> _Task instructions_: Present the lines below as a Markdown table with the columns "Row" and "Line," one row per line, numbered in order and skipping blank lines. Leave the pictures out of the table.

Segment Start: Source material

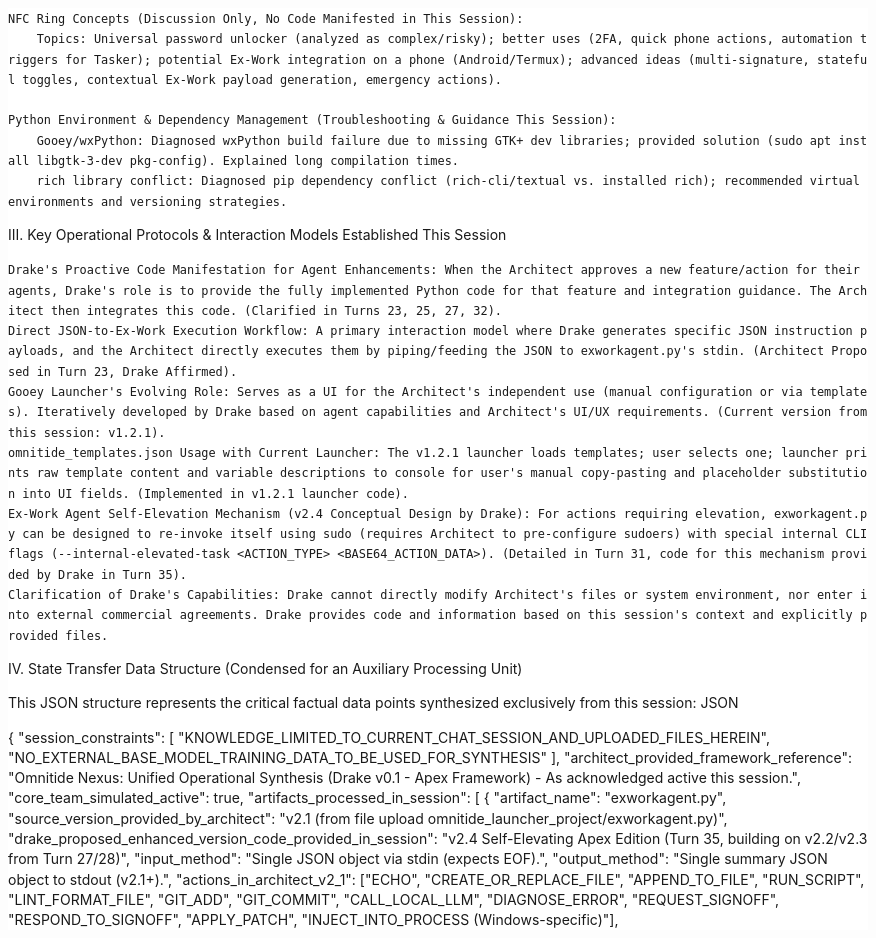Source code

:     NFC Ring Concepts (Discussion Only, No Code Manifested in This Session):
        Topics: Universal password unlocker (analyzed as complex/risky); better uses (2FA, quick phone actions, automation triggers for Tasker); potential Ex-Work integration on a phone (Android/Termux); advanced ideas (multi-signature, stateful toggles, contextual Ex-Work payload generation, emergency actions).

    Python Environment & Dependency Management (Troubleshooting & Guidance This Session):
        Gooey/wxPython: Diagnosed wxPython build failure due to missing GTK+ dev libraries; provided solution (sudo apt install libgtk-3-dev pkg-config). Explained long compilation times.
        rich library conflict: Diagnosed pip dependency conflict (rich-cli/textual vs. installed rich); recommended virtual environments and versioning strategies.

III. Key Operational Protocols & Interaction Models Established This Session

    Drake's Proactive Code Manifestation for Agent Enhancements: When the Architect approves a new feature/action for their agents, Drake's role is to provide the fully implemented Python code for that feature and integration guidance. The Architect then integrates this code. (Clarified in Turns 23, 25, 27, 32).
    Direct JSON-to-Ex-Work Execution Workflow: A primary interaction model where Drake generates specific JSON instruction payloads, and the Architect directly executes them by piping/feeding the JSON to exworkagent.py's stdin. (Architect Proposed in Turn 23, Drake Affirmed).
    Gooey Launcher's Evolving Role: Serves as a UI for the Architect's independent use (manual configuration or via templates). Iteratively developed by Drake based on agent capabilities and Architect's UI/UX requirements. (Current version from this session: v1.2.1).
    omnitide_templates.json Usage with Current Launcher: The v1.2.1 launcher loads templates; user selects one; launcher prints raw template content and variable descriptions to console for user's manual copy-pasting and placeholder substitution into UI fields. (Implemented in v1.2.1 launcher code).
    Ex-Work Agent Self-Elevation Mechanism (v2.4 Conceptual Design by Drake): For actions requiring elevation, exworkagent.py can be designed to re-invoke itself using sudo (requires Architect to pre-configure sudoers) with special internal CLI flags (--internal-elevated-task <ACTION_TYPE> <BASE64_ACTION_DATA>). (Detailed in Turn 31, code for this mechanism provided by Drake in Turn 35).
    Clarification of Drake's Capabilities: Drake cannot directly modify Architect's files or system environment, nor enter into external commercial agreements. Drake provides code and information based on this session's context and explicitly provided files.

IV. State Transfer Data Structure (Condensed for an Auxiliary Processing Unit)

This JSON structure represents the critical factual data points synthesized exclusively from this session:
JSON

{
  "session_constraints": [
    "KNOWLEDGE_LIMITED_TO_CURRENT_CHAT_SESSION_AND_UPLOADED_FILES_HEREIN",
    "NO_EXTERNAL_BASE_MODEL_TRAINING_DATA_TO_BE_USED_FOR_SYNTHESIS"
  ],
  "architect_provided_framework_reference": "Omnitide Nexus: Unified Operational Synthesis (Drake v0.1 - Apex Framework) - As acknowledged active this session.",
  "core_team_simulated_active": true,
  "artifacts_processed_in_session": [
    {
      "artifact_name": "exworkagent.py",
      "source_version_provided_by_architect": "v2.1 (from file upload omnitide_launcher_project/exworkagent.py)",
      "drake_proposed_enhanced_version_code_provided_in_session": "v2.4 Self-Elevating Apex Edition (Turn 35, building on v2.2/v2.3 from Turn 27/28)",
      "input_method": "Single JSON object via stdin (expects EOF).",
      "output_method": "Single summary JSON object to stdout (v2.1+).",
      "actions_in_architect_v2_1": ["ECHO", "CREATE_OR_REPLACE_FILE", "APPEND_TO_FILE", "RUN_SCRIPT", "LINT_FORMAT_FILE", "GIT_ADD", "GIT_COMMIT", "CALL_LOCAL_LLM", "DIAGNOSE_ERROR", "REQUEST_SIGNOFF", "RESPOND_TO_SIGNOFF", "APPLY_PATCH", "INJECT_INTO_PROCESS (Windows-specific)"],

Segment End: Source material

> _Reply to the exercise_:
| Row | Line |
|---|---|
| 1 | Source code |
| 2 | :     NFC Ring Concepts (Discussion Only, No Code Manifested in This Session): |
| 3 |         Topics: Universal password unlocker (analyzed as complex/risky); better uses (2FA, quick phone actions, automation triggers for Tasker); potential Ex-Work integration on a phone (Android/Termux); advanced ideas (multi-signature, stateful toggles, contextual Ex-Work payload generation, emergency actions). |
| 4 |     Python Environment & Dependency Management (Troubleshooting & Guidance This Session): |
| 5 |         Gooey/wxPython: Diagnosed wxPython build failure due to missing GTK+ dev libraries; provided solution (sudo apt install libgtk-3-dev pkg-config). Explained long compilation times. |
| 6 |         rich library conflict: Diagnosed pip dependency conflict (rich-cli/textual vs. installed rich); recommended virtual environments and versioning strategies. |
| 7 | III. Key Operational Protocols & Interaction Models Established This Session |
| 8 |     Drake's Proactive Code Manifestation for Agent Enhancements: When the Architect approves a new feature/action for their agents, Drake's role is to provide the fully implemented Python code for that feature and integration guidance. The Architect then integrates this code. (Clarified in Turns 23, 25, 27, 32). |
| 9 |     Direct JSON-to-Ex-Work Execution Workflow: A primary interaction model where Drake generates specific JSON instruction payloads, and the Architect directly executes them by piping/feeding the JSON to exworkagent.py's stdin. (Architect Proposed in Turn 23, Drake Affirmed). |
| 10 |     Gooey Launcher's Evolving Role: Serves as a UI for the Architect's independent use (manual configuration or via templates). Iteratively developed by Drake based on agent capabilities and Architect's UI/UX requirements. (Current version from this session: v1.2.1). |
| 11 |     omnitide_templates.json Usage with Current Launcher: The v1.2.1 launcher loads templates; user selects one; launcher prints raw template content and variable descriptions to console for user's manual copy-pasting and placeholder substitution into UI fields. (Implemented in v1.2.1 launcher code). |
| 12 |     Ex-Work Agent Self-Elevation Mechanism (v2.4 Conceptual Design by Drake): For actions requiring elevation, exworkagent.py can be designed to re-invoke itself using sudo (requires Architect to pre-configure sudoers) with special internal CLI flags (--internal-elevated-task <ACTION_TYPE> <BASE64_ACTION_DATA>). (Detailed in Turn 31, code for this mechanism provided by Drake in Turn 35). |
| 13 |     Clarification of Drake's Capabilities: Drake cannot directly modify Architect's files or system environment, nor enter into external commercial agreements. Drake provides code and information based on this session's context and explicitly provided files. |
| 14 | IV. State Transfer Data Structure (Condensed for an Auxiliary Processing Unit) |
| 15 | This JSON structure represents the critical factual data points synthesized exclusively from this session: |
| 16 | JSON |
| 17 | { |
| 18 |   "session_constraints": [ |
| 19 |     "KNOWLEDGE_LIMITED_TO_CURRENT_CHAT_SESSION_AND_UPLOADED_FILES_HEREIN", |
| 20 |     "NO_EXTERNAL_BASE_MODEL_TRAINING_DATA_TO_BE_USED_FOR_SYNTHESIS" |
| 21 |   ], |
| 22 |   "architect_provided_framework_reference": "Omnitide Nexus: Unified Operational Synthesis (Drake v0.1 - Apex Framework) - As acknowledged active this session.", |
| 23 |   "core_team_simulated_active": true, |
| 24 |   "artifacts_processed_in_session": [ |
| 25 |     { |
| 26 |       "artifact_name": "exworkagent.py", |
| 27 |       "source_version_provided_by_architect": "v2.1 (from file upload omnitide_launcher_project/exworkagent.py)", |
| 28 |       "drake_proposed_enhanced_version_code_provided_in_session": "v2.4 Self-Elevating Apex Edition (Turn 35, building on v2.2/v2.3 from Turn 27/28)", |
| 29 |       "input_method": "Single JSON object via stdin (expects EOF).", |
| 30 |       "output_method": "Single summary JSON object to stdout (v2.1+).", |
| 31 |       "actions_in_architect_v2_1": ["ECHO", "CREATE_OR_REPLACE_FILE", "APPEND_TO_FILE", "RUN_SCRIPT", "LINT_FORMAT_FILE", "GIT_ADD", "GIT_COMMIT", "CALL_LOCAL_LLM", "DIAGNOSE_ERROR", "REQUEST_SIGNOFF", "RESPOND_TO_SIGNOFF", "APPLY_PATCH", "INJECT_INTO_PROCESS (Windows-specific)"], |